Os três presos devem responder por peculato e tráfico de drogas, porque os remédios que eles desviavam são de uso hospitalar e fora da unidade são equivalentes a drogas ilícitas. Eles estão afastados das funções e podem perder os cargos.

Nesta quinta, foram realizadas buscas em dois setores do HGR, maior hospital do estado, na sede da Rede Cidadania (unidade Cuidador de Idoso) no bairro Caranã, zona Oeste da capital, e em mais três endereços residenciais de servidores públicos da saúde.

De acordo com o delegado, as investigações começaram após uma servidora se envolver em um acidente de trânsito e serem encontrados com ela vários medicamentos de uso exclusivo do hospital.

"Agora a investigação passará para outro momento.
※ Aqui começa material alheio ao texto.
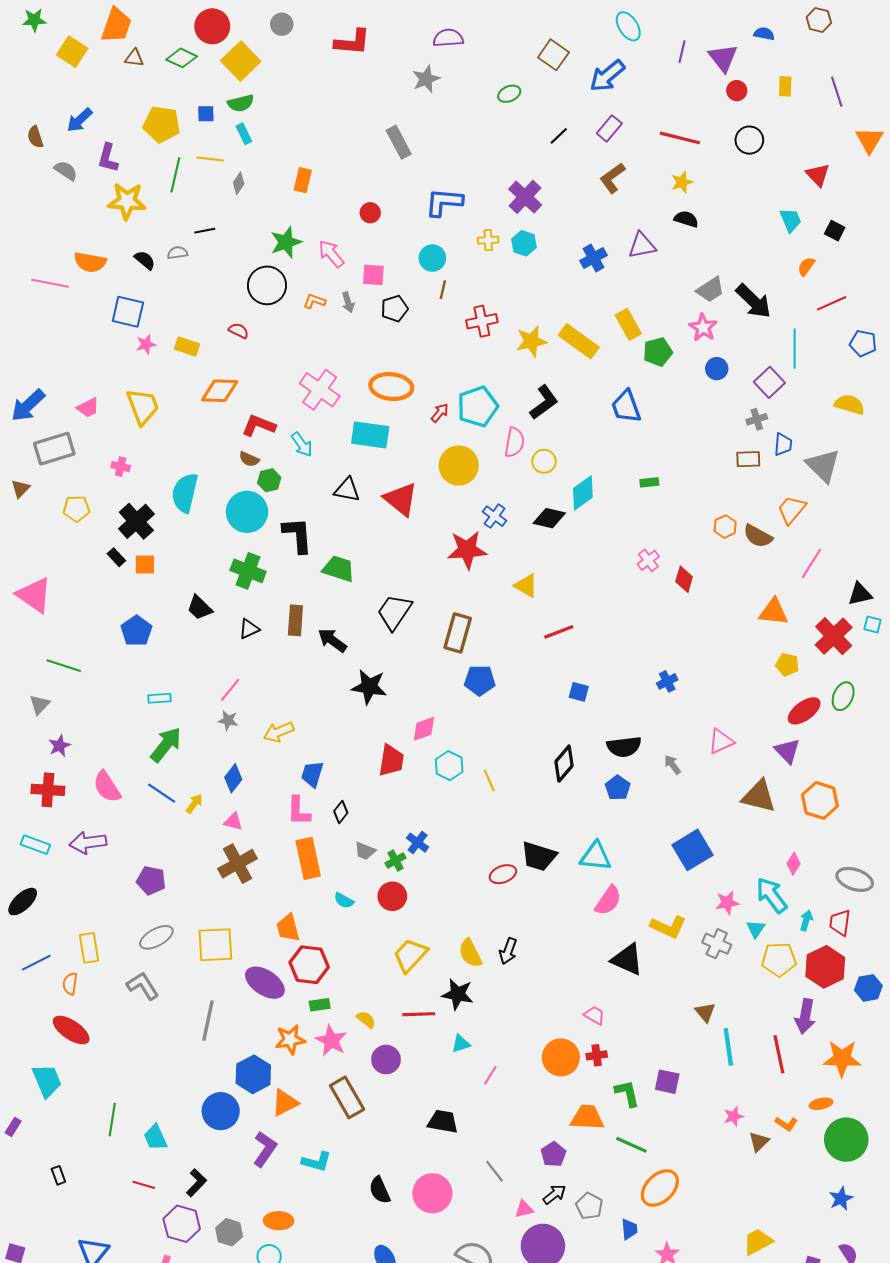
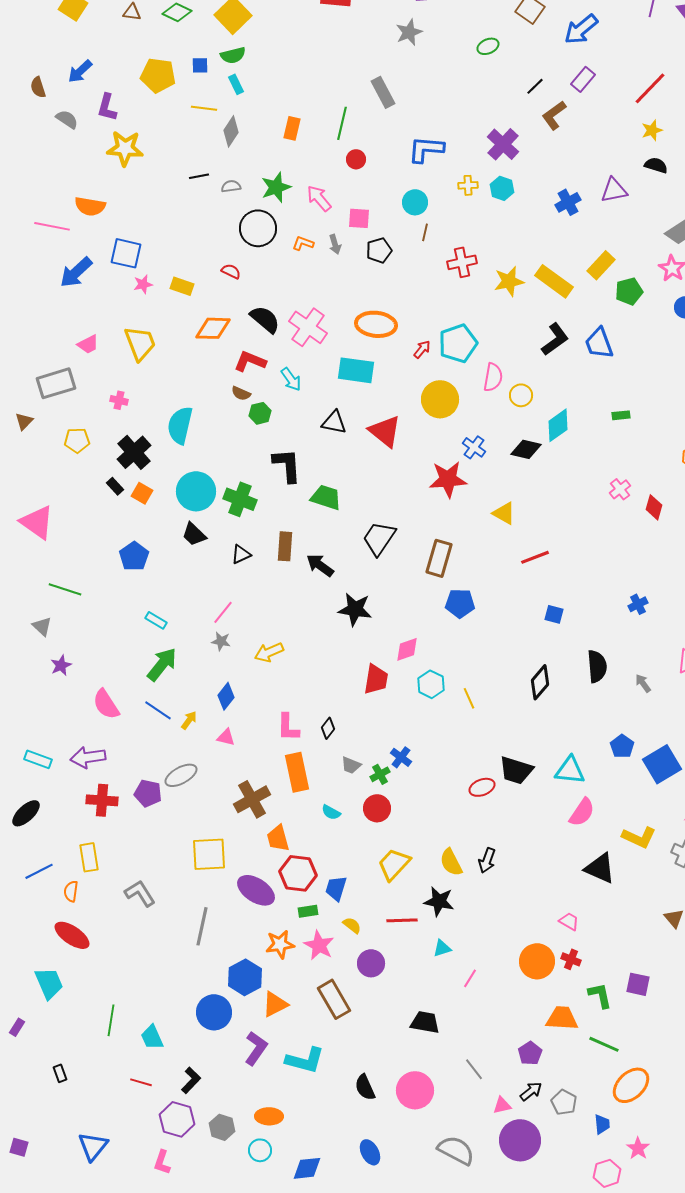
red line: (680, 138) -> (650, 88), turned -60
green line: (175, 175) -> (342, 123), moved
brown L-shape: (612, 178) -> (554, 115), moved
gray diamond: (239, 183) -> (231, 131), size x1.4
gray semicircle: (177, 253) -> (231, 186), moved
black semicircle: (145, 260) -> (265, 319), moved, size x1.5
yellow rectangle: (628, 324) -> (601, 265), turned 72
black L-shape: (544, 402) -> (555, 339), moved
blue arrow: (28, 405) -> (76, 272), moved
cyan circle: (247, 512) -> (196, 491), moved
orange square: (145, 565) -> (142, 493), turned 30
cyan rectangle: (160, 698) -> (156, 620), turned 35
gray triangle: (40, 705) -> (42, 626), turned -30
black semicircle: (624, 747) -> (597, 666), turned -88
blue trapezoid: (312, 774) -> (336, 888), moved
blue pentagon: (618, 788) -> (622, 746), moved
red cross: (48, 790) -> (102, 800), moved
brown cross: (238, 864) -> (252, 799), moved
gray ellipse: (156, 937) -> (181, 775), moved
red cross: (597, 1055) -> (571, 959), turned 30
cyan L-shape: (316, 1162) -> (305, 1060), size x1.4

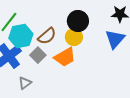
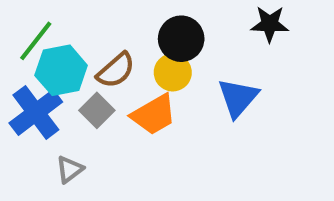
blue triangle: (115, 39) -> (238, 98), moved

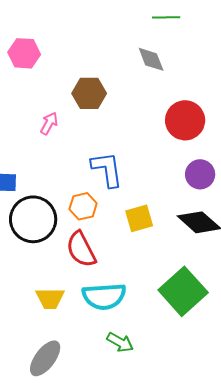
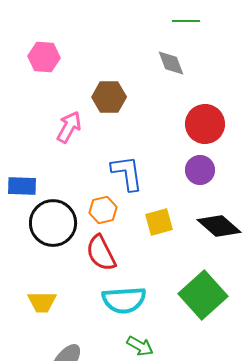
pink arrow: (49, 123) -> (69, 127), size x1.4
purple circle: (200, 174) -> (200, 170), moved
yellow trapezoid: (50, 298) -> (42, 302), moved

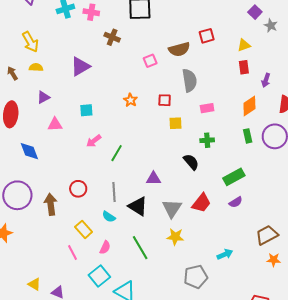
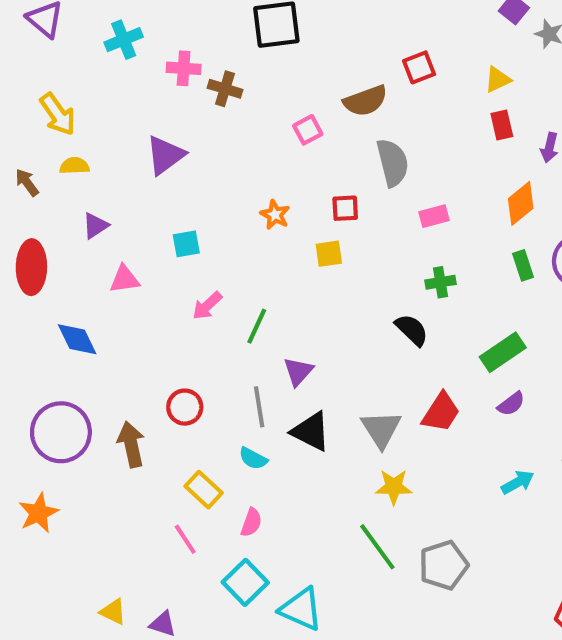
pink cross: (91, 12) -> (184, 68), moved
yellow square: (176, 123) -> (329, 254), moved
purple triangle: (153, 179) -> (298, 372), moved, turned -42
green line: (140, 248) -> (377, 547), moved
cyan arrow: (225, 254) -> (518, 482), moved

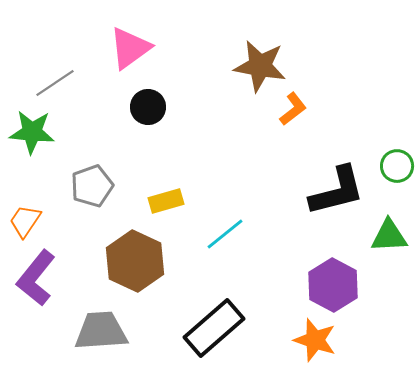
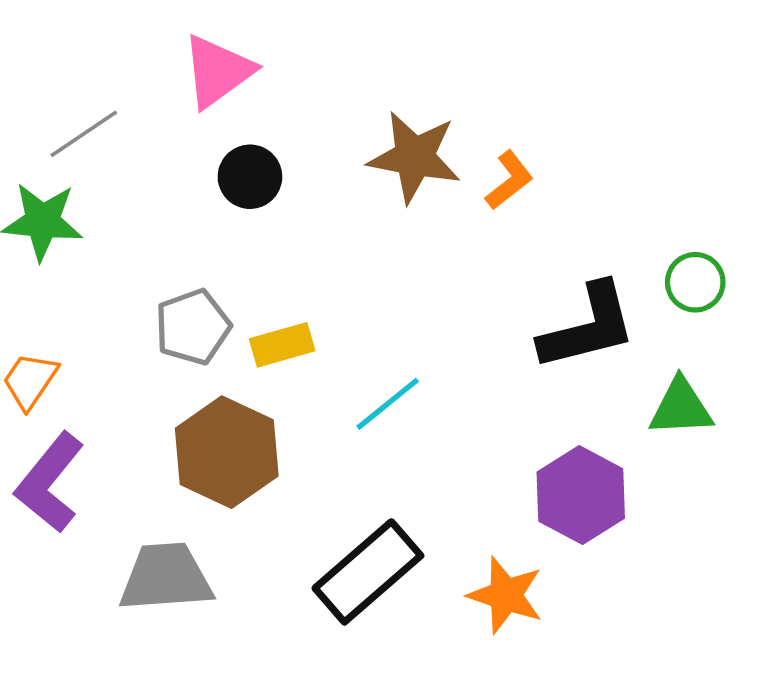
brown star: (260, 66) -> (414, 157), moved
gray pentagon: (92, 186) -> (193, 327), moved
orange star: (315, 340) -> (506, 595), moved

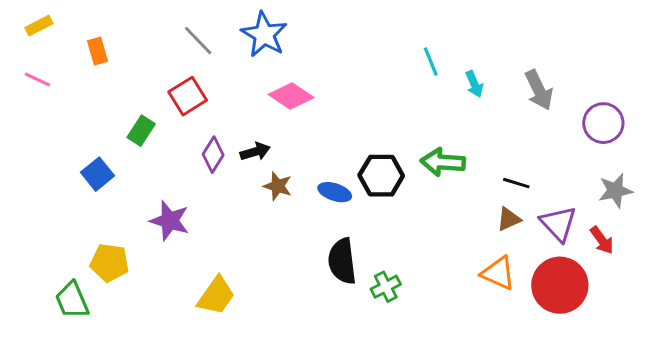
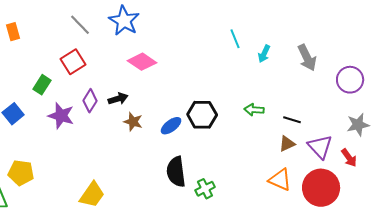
cyan arrow: (474, 84) -> (264, 54), turned 48
green arrow: (443, 162) -> (254, 110), moved, size x0.7
blue ellipse: (335, 192) -> (171, 126), turned -55
purple star: (170, 221) -> (61, 116), moved

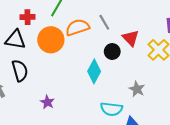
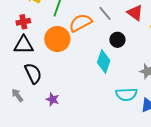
red cross: (27, 17) -> (23, 22), moved
red triangle: (131, 38) -> (135, 13), moved
purple star: (47, 102) -> (53, 99), moved

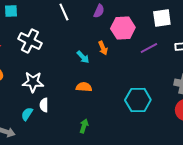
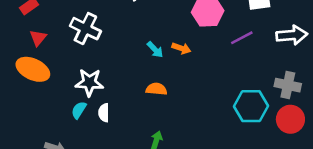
orange arrow: (103, 48) -> (181, 48), moved, turned -48
cyan hexagon: (138, 100) -> (251, 106), moved
cyan semicircle: (27, 114) -> (79, 110), moved

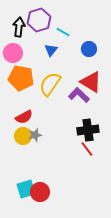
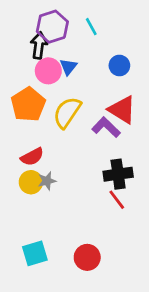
black arrow: (19, 27) -> (39, 45), moved
cyan line: (63, 32) -> (91, 27), moved, turned 32
pink circle: (13, 53) -> (48, 71), moved
orange pentagon: (21, 78) -> (28, 104), turned 30
red circle: (40, 192) -> (87, 257), moved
Vamos aproveitar esses trinta dias da prisão temporária dos envolvidos para extrair os dados dos aparelhos celulares e fazer verificação da documentação arrecada", afirmou Evangelista.

Em grego, o nome da operação significa veneno ou remédio, “aquilo que tem o poder de transladar as impurezas”. A ação foi feita de forma integrada entre a DRCAP, Divisão Especial de Combate à Corrupção (Decor) e Secretaria de Estado da Segurança Pública (Sesp).

O que diz a Sesau
Em nota, a Secretaria Estadual de Saúde (Sesau) informou que assim que tomou conhecimento das irregularidades relacionadas ao desvio de medicamentos no HGR iniciou todos os procedimentos necessários para apurar a conduta dos suspeitos.

"Antes mesmo da execução da referida ação policial, a Sesau já havia feito a transferência de dois servidores para outras unidades, a fim de evitar a prática continuada do delito. Como um deles não se apresentou ao posto de trabalho até o presente momento, foi instaurado um Processo Administrativo Disciplinar por abandono de cargo, fato que deve ocorrer também com o outro investigado", comunicou.